A/N: Hey, this is my first SVU fic, it's only a vignette. I hope it isn't too confusing, but there is some foreshadowing in it. Review and tell me what you think.
Your skin, the only reason I touched. Your love, the only reason I came here. The way your body struck the bed, left me in pure ecstasy. The rush went straight from my skin, through my body. Your fingertips, intricate yet unadorned with curiosity and unspoiled by your placid, mellow ways. Your eyes deep, and restless; fiery with passion. Your skin, golden yet austere and impervious.
Your grasp, I reach for. Your body, I long for. Your tempting spirit, soars through your shell. You stop; and avoid my eyes. You look lonely, and inside you wonder if I'm watching you. Shame runs through you like a cold wind; leaving that sickening feeling in your stomach. I console, yet you don't want sympathy. I look for your hand, but the door seems more inviting. This silence feels like hours; you don't even know I'm here.

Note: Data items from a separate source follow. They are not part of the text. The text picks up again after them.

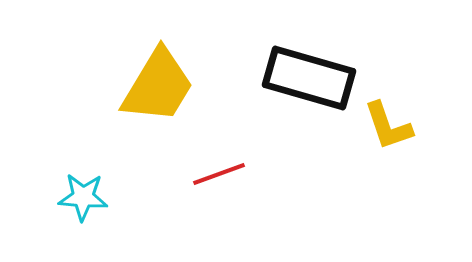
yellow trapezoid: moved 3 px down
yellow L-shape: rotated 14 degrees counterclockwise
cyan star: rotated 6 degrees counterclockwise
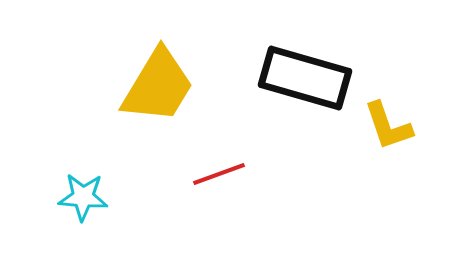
black rectangle: moved 4 px left
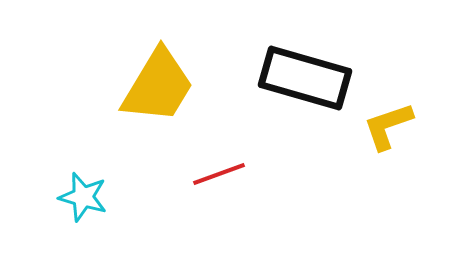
yellow L-shape: rotated 90 degrees clockwise
cyan star: rotated 12 degrees clockwise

You hide, under your blanket of humiliation and shame. It's not your fault, not these feelings. A tear descends down your cheek like a falling angel. Your warm body, turns to a cold corpse. Your eyes turn gray; your touch, like concrete…You probably don't even know I'm gone.

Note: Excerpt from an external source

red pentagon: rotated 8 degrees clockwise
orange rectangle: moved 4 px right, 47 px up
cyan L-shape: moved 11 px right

Walking down this sidewalk never felt more uncomfortable. Everything moves slowly. I'm walking somewhere, could be anywhere for all I care. I haven't broke so many rules in one day. Do you think that they're going to care? Frankly, I don't. How long have I been thinking about you, driving myself crazy over my obsession? I'm here already. Was it too fast, too much, too soon? I'll never understand what went wrong…

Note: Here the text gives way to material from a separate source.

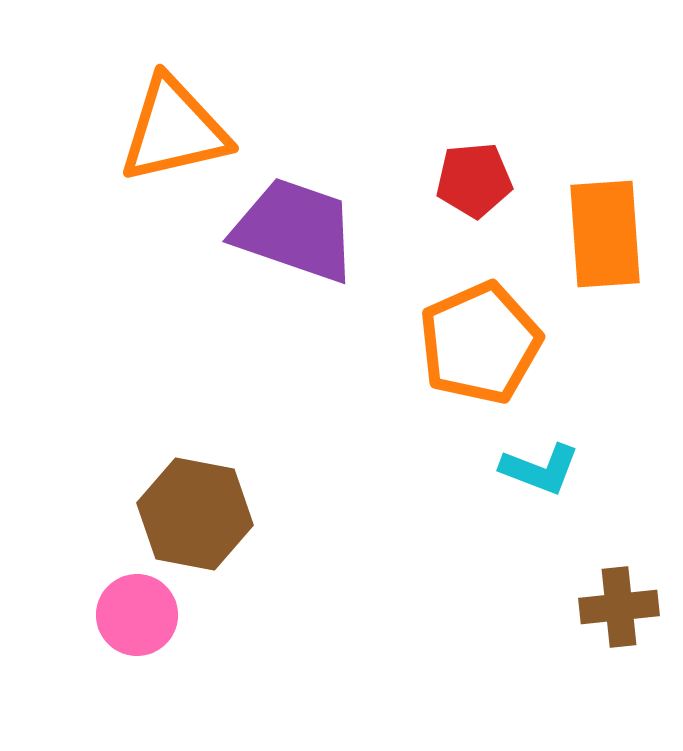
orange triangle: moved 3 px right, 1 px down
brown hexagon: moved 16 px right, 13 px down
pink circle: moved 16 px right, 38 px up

That familiar voice rings through my ear like an out of tune bell. She calls for me in her sleep, and I dread the sight of her face; as beautiful as it is. She awakes, and cries when I don't answer. I've been here for years, but it's only now I wish I never left. Why this double life? I made one mistake before, but this was over the line. I broke a promise, and lost her trust; even though she doesn't blame me for it. But she cries every night. Thinking about her reminds me of you; and thinking of you brings me sadness.
I didn't want to leave. But I'm actually getting to like this place. If you wonder if I suffered, no, I didn't feel a thing. The pain only surfaces now and again, when I realize the pain I've caused to my family and to you. I detest not talking to you, not hearing you laugh, or watch you put your hair behind your ear. You will never know how much I think about you; and how much I miss her and the kids as well. I'm sorry I broke my promise, it was a lucky shot for that prick. He might have got my heart, but he didn't break it.
You're my best friend, even after death. One thing I ask of you and of her is to please think of me; I won't forget about you.